Betty returns. She and Charlie are reconciled. Their tête-à-tête is interrupted by a telephone call. The police have found Jim who has revealed everything. Charlie observes that, though innocent, he can hardly plead not guilty if Jim is going to enter a plea of guilty, and so a prison sentence seems inevitable. Jim arrives in person. Charlie has misinterpreted the telephone call: in revealing everything, Jim has demonstrated to the police that there was never any fraud, and that the original shares are now worth vastly more than Ernest or Charlie paid him for them. Ernest is furious at having just parted with what were supposed to be worthless shares, and another row begins between him and Fred. Their wives join in. The commotion is interrupted by the sound of Big Ben striking midnight on the radio, and, à la New Year's Eve, Charlie starts singing Auld Lang Syne; one by one, realising the futility of their feud, the family members join in until they have all linked hands and are singing together.

==Reception==
The Times commented, "It would be quite beside the point to complain that one Aldwych farce is like any other. An orange is no less succulent for resembling the orange of yesterday." At its best, in the paper's view, "this piece is funny in much the same wildly extravagant way that Mr. Wodehouse's stories are funny. The truth is that Mr. Lynn can be more like a Wodehouse figure of fun than anything Mr.
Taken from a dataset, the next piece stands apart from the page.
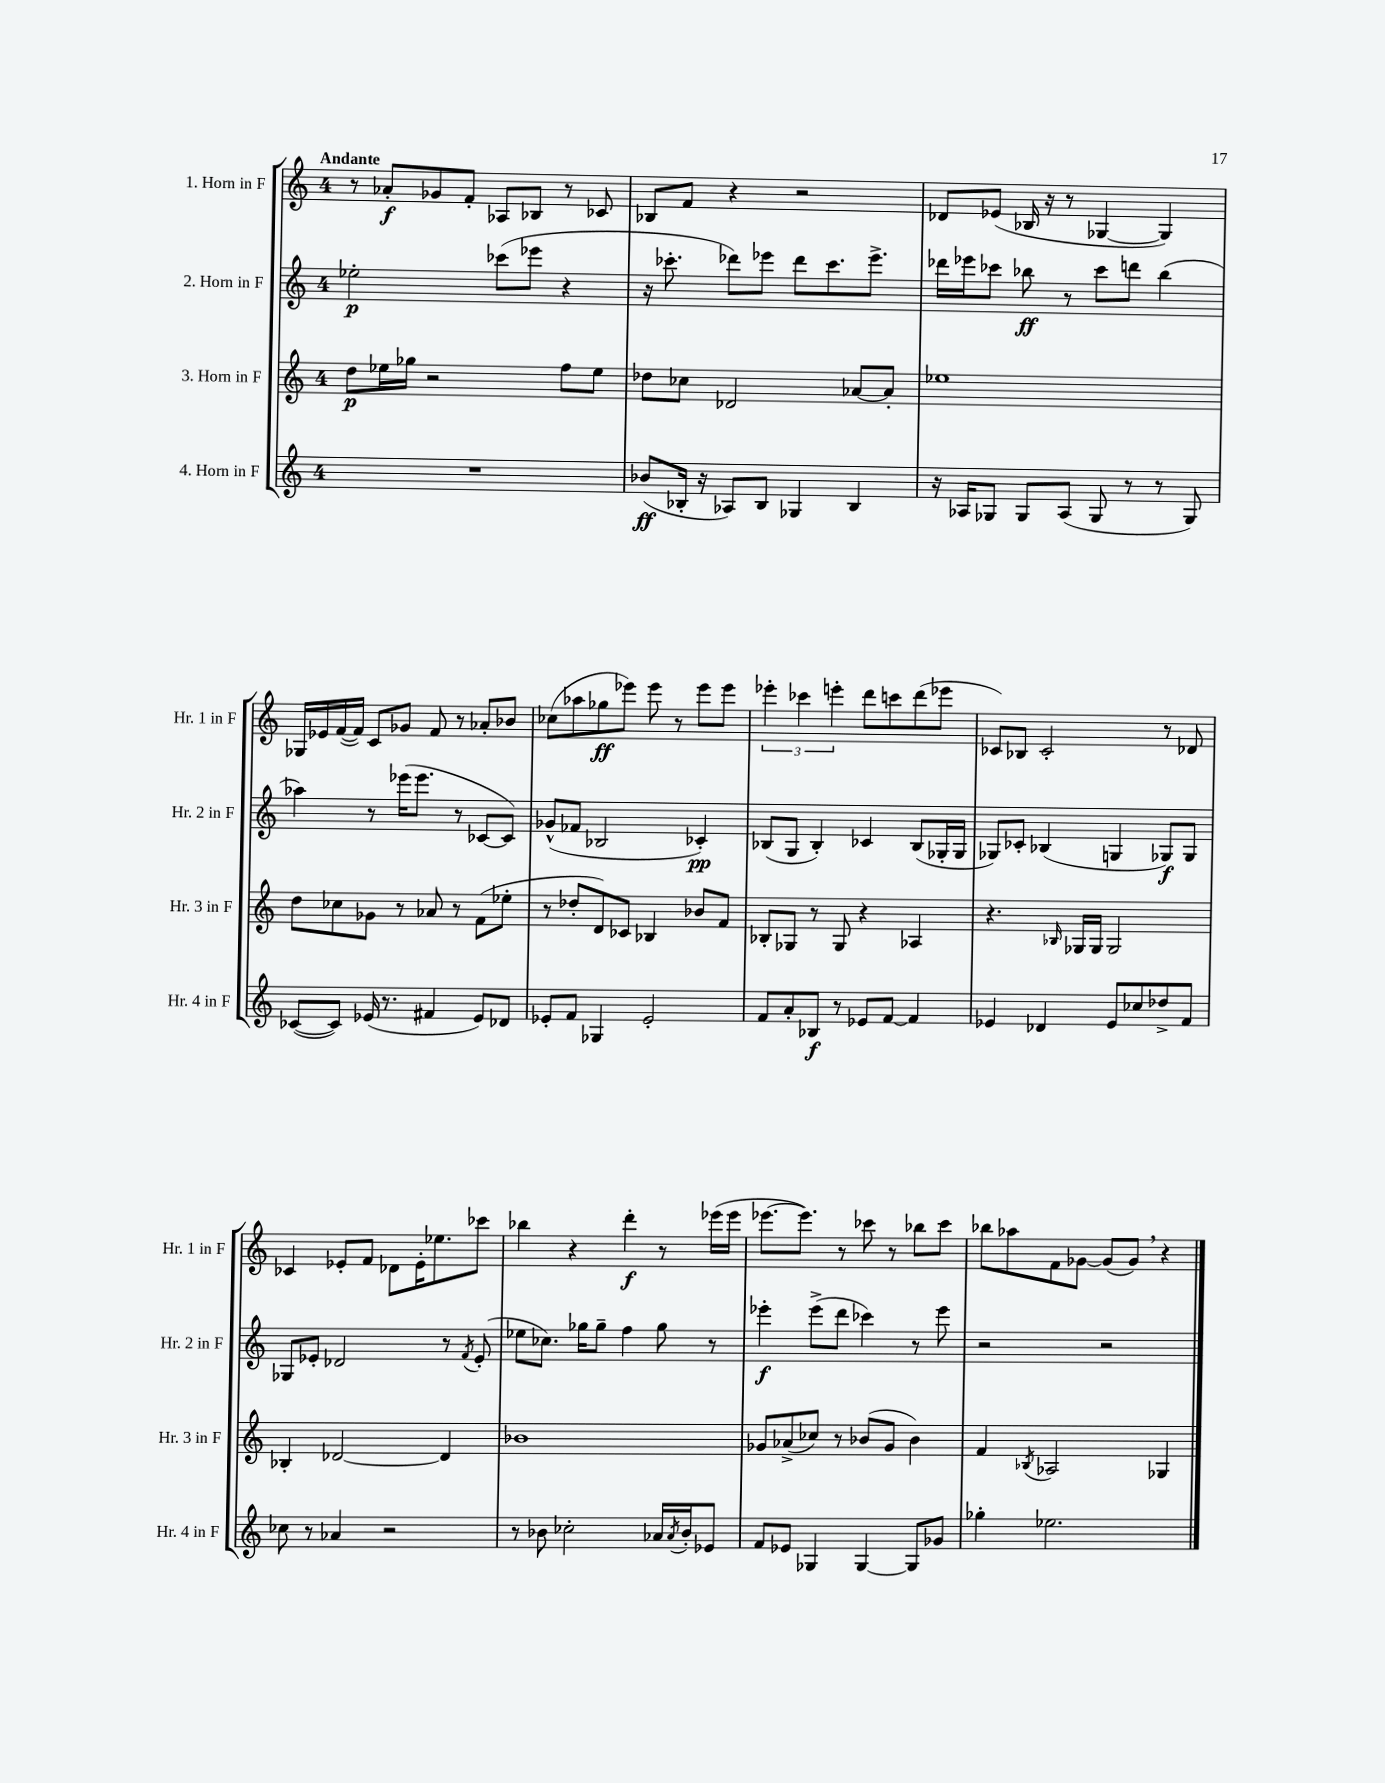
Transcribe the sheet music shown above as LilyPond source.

Wodehouse has ever succeeded in creating for the theatre". The Daily Mirror said that there was a laugh in every line of the piece. In The Observer, St John Ervine thought that the cast and the author showed signs of fatigue, but he allowed that the piece was "immensely entertaining in parts". He singled out Robertson Hare for particular praise. Ivor Brown in The Manchester Guardian thought that the script needed fine-tuning and concluded, "With time the cast will improve the play; no play could possibly improve the cast".

==Revivals and adaptations==
In 1934 Walls directed a film adaptation of the play, the last of the original Aldwych stage farces to be filmed. Travers wrote the screenplay, and Walls, Lynn, Hare and James reprised their old stage roles. In 1970, the BBC televised a new production of the play, with Arthur Lowe and Richard Briers in the Walls and Lynn roles. As at 2013 the play has not been revived on the West End stage.